Krakauer: Ik weet niet waarom deze tragedie de mensen met zo’n kracht heeft gegrepen en niet meer loslaat. Deels is het de Everest mystiek en deels is het de absurditeit en zelfs perversiteit van mensen die zoveel geld uitgeven om zo’n doel na te jagen en daarbij voorzichtigheid en gezond verstand overboord gooien. Maar uiteindelijk snap ik het echt niet. Ik ben een slachtoffer en een begunstigde van dit alles op hetzelfde moment. Everest heeft mijn leven op z’n kop gezet. Niets zal ooit nog hetzelfde zijn. Waarom heb ik die berg beklommen op die ene dag, met die ene mensen? Waarom heb ik het overleefd terwijl anderen stierven? Waarom is dit verhaal een bron van fascinatie geworden voor zoveel mensen die normaal gesproken geen enkele belangstelling voor bergbeklimmen zouden hebben?

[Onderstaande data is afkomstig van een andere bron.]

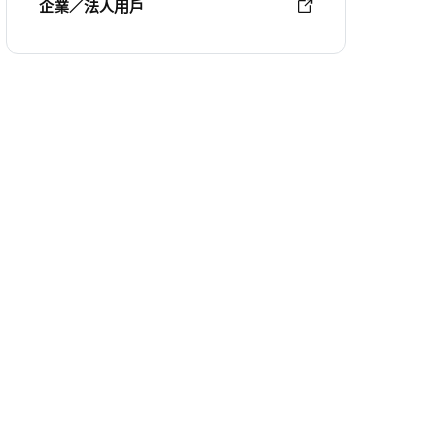
企業／法人用戶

Ik kreeg onlangs een brief van Alexander Theroux, de schrijver, waarin hij de beklimming van Everest afzette tegen andere beklimmingen. Hij wees er – volgens mij terecht – op dat Everest een ander soort mensen lijkt aan te trekken, iemand die niet per se geïnteresseerd is in klimmen op zich, maar gewoon in het beklimmen van de hoogste berg ter wereld. Er is iets met Everest waardoor het in de publieke verbeelding bijzonder hard blijft hangen. Volgens Theroux is de drang om hem te beklimmen net zo krachtig en diep gevoeld als de eeuwenoude menselijke drang om te vliegen.
Ik denk dat we Everest misschien niet moeten zien als een berg, maar als de geologische belichaming van de mythe. En wanneer je een brok mythe probeert te beklimmen – zoals ik tot mijn blijvende spijt ontdekte – moet je niet al te verbaasd zijn wanneer je met veel meer komt te zitten dan je had verwacht.